▸ Brief 1: In the records, begin at the line that has "family: Phrynosomatidae" and stop after the line that has "scientific name: Oenothera speciosa". Write those lines out again with "common name" swapped for "vernacular name", leaving everything else unchanged.

▸ Source:
++++++++++

Appendix H — Data Fitting
H.1 Linear Regression
Linear Regression, or Linear Least Squares (LS), problems originally arose from the need to fit a mathematical model to given observations; typically, to reduce the influence of errors in the observations. It is desirable to use a greater number of measurements than the number of unknown parameters in the model (more equations than unknowns), hence leading to an overdetermined system of equations. In other words, given \(\boldsymbol{b} \in \mathbb{R}^M\) and \(A \in \mathbb{R}^{M\times N}\) with \(M>N\), a solution \(\boldsymbol{x} \in \mathbb{R}^N\) needs to be found such that \(A \boldsymbol{x}\) is the ``best’’ approximation to \(\boldsymbol{b}\).

++++++++++

▸ Given records:

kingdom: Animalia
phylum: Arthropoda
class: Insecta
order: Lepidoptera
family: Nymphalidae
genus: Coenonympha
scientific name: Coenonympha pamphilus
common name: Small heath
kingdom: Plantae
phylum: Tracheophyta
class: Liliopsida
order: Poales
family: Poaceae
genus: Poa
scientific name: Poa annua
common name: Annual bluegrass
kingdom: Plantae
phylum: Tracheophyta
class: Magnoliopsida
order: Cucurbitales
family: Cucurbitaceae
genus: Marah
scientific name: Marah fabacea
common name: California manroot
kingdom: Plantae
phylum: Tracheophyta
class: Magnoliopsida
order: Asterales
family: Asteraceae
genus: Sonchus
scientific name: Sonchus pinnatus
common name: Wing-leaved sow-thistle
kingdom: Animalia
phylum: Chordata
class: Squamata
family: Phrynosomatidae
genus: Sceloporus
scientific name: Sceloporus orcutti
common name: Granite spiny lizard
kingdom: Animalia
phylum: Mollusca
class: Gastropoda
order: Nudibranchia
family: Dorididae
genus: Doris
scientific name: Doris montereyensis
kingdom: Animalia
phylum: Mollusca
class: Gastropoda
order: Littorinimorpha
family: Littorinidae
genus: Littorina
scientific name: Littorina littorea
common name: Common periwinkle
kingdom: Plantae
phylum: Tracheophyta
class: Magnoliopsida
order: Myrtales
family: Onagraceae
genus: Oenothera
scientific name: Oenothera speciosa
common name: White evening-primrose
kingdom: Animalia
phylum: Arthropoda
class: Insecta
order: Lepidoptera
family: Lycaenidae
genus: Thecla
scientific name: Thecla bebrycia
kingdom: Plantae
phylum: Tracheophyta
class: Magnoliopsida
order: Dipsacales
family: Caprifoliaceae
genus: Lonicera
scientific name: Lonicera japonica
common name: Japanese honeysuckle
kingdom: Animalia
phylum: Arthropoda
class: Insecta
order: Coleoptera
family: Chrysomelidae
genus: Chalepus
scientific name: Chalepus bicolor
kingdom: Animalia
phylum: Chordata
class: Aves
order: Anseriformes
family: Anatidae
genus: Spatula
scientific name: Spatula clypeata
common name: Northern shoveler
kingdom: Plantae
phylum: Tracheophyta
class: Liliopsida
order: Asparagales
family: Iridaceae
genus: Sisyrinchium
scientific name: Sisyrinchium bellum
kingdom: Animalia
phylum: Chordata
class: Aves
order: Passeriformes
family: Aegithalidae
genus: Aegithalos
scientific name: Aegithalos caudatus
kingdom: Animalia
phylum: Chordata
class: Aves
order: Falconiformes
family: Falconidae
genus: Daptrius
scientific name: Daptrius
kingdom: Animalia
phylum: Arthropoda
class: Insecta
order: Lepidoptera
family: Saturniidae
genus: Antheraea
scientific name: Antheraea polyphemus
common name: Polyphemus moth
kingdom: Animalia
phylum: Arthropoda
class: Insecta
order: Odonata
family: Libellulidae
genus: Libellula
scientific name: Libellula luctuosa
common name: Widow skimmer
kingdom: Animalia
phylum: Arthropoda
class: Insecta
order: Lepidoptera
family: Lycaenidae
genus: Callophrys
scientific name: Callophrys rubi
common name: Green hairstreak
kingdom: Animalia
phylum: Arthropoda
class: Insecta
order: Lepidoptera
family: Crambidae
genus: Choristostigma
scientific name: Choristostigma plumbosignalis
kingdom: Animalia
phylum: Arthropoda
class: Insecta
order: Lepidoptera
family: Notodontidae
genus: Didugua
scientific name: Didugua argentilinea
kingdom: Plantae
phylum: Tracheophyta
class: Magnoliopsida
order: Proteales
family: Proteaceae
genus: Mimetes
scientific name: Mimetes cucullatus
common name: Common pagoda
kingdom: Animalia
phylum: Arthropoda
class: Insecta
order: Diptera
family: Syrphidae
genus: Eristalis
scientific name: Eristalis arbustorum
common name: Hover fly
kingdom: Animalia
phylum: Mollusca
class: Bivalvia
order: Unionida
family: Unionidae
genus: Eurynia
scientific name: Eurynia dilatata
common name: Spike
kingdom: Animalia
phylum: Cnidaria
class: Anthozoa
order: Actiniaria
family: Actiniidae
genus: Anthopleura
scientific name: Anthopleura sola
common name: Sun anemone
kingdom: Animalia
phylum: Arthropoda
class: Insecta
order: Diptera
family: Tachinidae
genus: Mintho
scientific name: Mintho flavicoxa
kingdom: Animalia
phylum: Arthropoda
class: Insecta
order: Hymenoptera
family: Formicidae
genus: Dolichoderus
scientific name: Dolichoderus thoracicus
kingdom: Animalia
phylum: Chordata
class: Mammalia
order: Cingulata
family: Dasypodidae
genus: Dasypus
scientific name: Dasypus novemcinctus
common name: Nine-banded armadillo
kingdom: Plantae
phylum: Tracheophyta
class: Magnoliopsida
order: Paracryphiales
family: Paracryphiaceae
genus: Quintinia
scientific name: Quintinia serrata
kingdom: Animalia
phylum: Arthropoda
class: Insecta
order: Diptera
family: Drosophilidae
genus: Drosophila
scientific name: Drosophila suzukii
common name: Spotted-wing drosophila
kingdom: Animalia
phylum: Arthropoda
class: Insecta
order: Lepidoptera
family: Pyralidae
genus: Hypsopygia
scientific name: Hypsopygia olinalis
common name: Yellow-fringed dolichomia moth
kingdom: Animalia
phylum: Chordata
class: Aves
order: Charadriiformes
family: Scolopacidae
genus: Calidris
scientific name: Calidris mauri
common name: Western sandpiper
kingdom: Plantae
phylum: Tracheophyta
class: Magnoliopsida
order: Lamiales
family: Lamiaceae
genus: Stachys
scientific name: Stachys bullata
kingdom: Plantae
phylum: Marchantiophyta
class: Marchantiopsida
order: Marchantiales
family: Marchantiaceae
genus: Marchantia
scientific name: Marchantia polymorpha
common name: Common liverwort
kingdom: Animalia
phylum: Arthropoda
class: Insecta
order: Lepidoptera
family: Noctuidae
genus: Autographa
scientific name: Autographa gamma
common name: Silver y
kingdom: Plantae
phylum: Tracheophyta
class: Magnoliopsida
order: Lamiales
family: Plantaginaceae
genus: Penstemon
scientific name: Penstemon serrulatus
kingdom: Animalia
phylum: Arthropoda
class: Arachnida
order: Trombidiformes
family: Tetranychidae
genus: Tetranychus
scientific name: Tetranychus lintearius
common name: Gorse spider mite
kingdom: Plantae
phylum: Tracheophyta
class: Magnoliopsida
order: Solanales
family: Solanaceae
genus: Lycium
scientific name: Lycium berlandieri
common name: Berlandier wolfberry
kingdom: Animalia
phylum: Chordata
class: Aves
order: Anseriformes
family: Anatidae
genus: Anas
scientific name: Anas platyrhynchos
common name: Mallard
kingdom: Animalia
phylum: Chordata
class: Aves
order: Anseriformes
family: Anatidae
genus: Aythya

++++++++++

▸ Brief 2: Carry the passage on linear regression forward from its last sentence.

▸ Written answer 1:
family: Phrynosomatidae
genus: Sceloporus
scientific name: Sceloporus orcutti
vernacular name: Granite spiny lizard
kingdom: Animalia
phylum: Mollusca
class: Gastropoda
order: Nudibranchia
family: Dorididae
genus: Doris
scientific name: Doris montereyensis
kingdom: Animalia
phylum: Mollusca
class: Gastropoda
order: Littorinimorpha
family: Littorinidae
genus: Littorina
scientific name: Littorina littorea
vernacular name: Common periwinkle
kingdom: Plantae
phylum: Tracheophyta
class: Magnoliopsida
order: Myrtales
family: Onagraceae
genus: Oenothera
scientific name: Oenothera speciosa

▸ Written answer 2:
For instance, consider a set of \(M\) data points (or measurements) \((t_i,y_i)\) for \(i=1,2,\dots,M\). The idea behind linear regression is to find a parameter vector \(\boldsymbol{x} \in \mathbb{R}^N\) such that the linear function \(y\) given by \[y(t)=f(x,t)=\sum_{j=1}^N{x_j\varphi_j(t)}\] can approximate the data in the best possible way, by reducing the error between the measurement \((t_i,y_i)\) and the approximation \((t_i,y(t_i))\).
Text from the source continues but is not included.